As crianças e adolescentes que enfrentam as vulnerabilidades sociais, como residir em comunidades que são comuns as violências, principalmente as intrafamiliares, e que passam pela falta de recursos financeiros são as mais propensas a sofrer com os problemas de saúde mental por causa do consumo exagerado dos aparelhos tecnológicos e, também, pelas questões sociais que envolvem um complexo cenário. 

Rafael Partelli enfatiza a necessidade de um ambiente familiar que promova esse equilíbrio e o acolhimento. Ele relata as campanhas e programas de conscientização que podem ser feitas em saúde pública para informar pais e educadores sobre os riscos e benefícios da tecnologia.

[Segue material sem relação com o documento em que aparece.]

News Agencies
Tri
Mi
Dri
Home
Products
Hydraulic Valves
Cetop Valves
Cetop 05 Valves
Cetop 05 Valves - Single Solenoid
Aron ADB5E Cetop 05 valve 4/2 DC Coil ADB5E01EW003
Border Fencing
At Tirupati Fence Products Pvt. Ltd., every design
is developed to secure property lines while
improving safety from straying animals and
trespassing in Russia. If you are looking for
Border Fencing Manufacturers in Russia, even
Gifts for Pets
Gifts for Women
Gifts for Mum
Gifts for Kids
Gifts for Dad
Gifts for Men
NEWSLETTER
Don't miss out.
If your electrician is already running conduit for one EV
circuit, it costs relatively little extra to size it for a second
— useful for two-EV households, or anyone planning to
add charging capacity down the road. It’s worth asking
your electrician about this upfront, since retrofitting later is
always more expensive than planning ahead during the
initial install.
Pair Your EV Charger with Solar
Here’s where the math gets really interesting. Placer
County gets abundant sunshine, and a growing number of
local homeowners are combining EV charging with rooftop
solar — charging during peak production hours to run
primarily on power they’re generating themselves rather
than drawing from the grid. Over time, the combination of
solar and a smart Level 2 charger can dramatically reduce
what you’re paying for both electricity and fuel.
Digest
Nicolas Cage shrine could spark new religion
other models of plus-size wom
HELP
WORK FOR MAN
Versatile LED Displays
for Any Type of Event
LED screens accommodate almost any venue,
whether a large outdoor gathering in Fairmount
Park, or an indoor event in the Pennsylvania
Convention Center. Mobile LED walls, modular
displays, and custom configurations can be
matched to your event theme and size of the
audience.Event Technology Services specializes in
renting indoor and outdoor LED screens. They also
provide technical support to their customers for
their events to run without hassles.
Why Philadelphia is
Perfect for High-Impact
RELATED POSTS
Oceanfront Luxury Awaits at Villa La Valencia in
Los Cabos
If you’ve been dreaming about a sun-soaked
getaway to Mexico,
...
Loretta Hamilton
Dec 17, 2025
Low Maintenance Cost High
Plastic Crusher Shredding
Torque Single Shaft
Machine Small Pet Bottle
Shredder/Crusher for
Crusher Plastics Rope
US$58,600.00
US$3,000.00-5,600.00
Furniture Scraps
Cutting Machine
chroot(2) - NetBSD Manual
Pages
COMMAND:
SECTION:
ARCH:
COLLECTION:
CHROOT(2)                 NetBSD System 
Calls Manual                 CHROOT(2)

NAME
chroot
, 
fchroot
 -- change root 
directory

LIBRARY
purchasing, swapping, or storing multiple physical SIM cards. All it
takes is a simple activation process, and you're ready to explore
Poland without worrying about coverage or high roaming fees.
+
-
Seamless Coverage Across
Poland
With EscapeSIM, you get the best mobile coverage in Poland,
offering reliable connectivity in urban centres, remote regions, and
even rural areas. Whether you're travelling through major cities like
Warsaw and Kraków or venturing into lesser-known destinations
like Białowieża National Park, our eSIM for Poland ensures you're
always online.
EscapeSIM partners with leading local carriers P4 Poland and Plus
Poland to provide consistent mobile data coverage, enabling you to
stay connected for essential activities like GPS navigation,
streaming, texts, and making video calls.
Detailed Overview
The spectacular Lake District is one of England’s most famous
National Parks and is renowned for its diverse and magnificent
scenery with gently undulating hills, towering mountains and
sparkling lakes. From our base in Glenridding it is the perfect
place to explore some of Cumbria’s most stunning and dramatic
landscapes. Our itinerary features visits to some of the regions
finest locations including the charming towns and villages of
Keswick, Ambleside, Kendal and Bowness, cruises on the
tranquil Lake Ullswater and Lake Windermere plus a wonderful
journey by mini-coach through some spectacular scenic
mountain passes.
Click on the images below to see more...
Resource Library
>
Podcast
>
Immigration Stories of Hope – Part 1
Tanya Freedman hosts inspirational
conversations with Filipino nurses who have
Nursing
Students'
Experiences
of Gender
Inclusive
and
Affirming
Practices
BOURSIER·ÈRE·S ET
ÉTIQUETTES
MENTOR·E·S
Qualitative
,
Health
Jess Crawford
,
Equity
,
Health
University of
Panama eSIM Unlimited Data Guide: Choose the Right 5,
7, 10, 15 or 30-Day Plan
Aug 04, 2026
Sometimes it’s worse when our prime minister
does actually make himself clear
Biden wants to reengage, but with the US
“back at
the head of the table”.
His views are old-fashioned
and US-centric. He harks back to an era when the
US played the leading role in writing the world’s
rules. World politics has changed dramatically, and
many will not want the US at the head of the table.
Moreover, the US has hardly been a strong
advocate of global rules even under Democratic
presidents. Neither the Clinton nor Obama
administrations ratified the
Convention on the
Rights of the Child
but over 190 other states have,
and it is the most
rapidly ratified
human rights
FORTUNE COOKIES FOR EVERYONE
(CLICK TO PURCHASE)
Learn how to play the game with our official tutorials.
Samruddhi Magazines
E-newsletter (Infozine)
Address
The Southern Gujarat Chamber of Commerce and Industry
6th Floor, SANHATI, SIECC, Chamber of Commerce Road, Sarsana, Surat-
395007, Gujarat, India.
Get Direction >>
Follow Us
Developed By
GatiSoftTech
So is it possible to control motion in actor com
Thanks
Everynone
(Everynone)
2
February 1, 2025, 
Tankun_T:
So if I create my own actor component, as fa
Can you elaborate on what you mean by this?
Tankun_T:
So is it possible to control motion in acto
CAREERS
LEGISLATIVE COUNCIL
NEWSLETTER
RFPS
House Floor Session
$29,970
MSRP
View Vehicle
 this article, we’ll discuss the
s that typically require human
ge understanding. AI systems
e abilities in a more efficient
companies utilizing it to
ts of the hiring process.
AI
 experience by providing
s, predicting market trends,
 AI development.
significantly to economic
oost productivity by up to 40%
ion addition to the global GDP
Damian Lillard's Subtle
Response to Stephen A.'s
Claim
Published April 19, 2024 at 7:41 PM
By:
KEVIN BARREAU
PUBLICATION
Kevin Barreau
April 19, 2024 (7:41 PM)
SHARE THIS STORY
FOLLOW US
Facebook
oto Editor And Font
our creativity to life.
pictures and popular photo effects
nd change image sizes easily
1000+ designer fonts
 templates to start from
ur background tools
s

É interessante promover campanhas educacionais no ambiente escolar e também da saúde, utilizando estratégias com os agentes comunitários de saúde para disseminar informações educativas sobre o uso indiscriminado de telas. Além disso, campanhas de divulgação em massa por meio de jornais, televisão e internet poderiam ajudar a mudar a cultura sobre o uso de telas, focando na conscientização e na redução do uso excessivo

Rafael Partelli

Para Rafael Partelli as campanhas devem promover o uso sustentável e consciente dos aparelhos tecnológicos, incentivando atividades coletivas e educacionais, como futebol, zumba, dança e outras atividades. “Essas campanhas poderiam ser incorporadas pelas secretarias municipais de esportes e lazer, em parceria com as secretarias de saúde e educação para garantir, assim, uma abordagem integrada e eficaz”.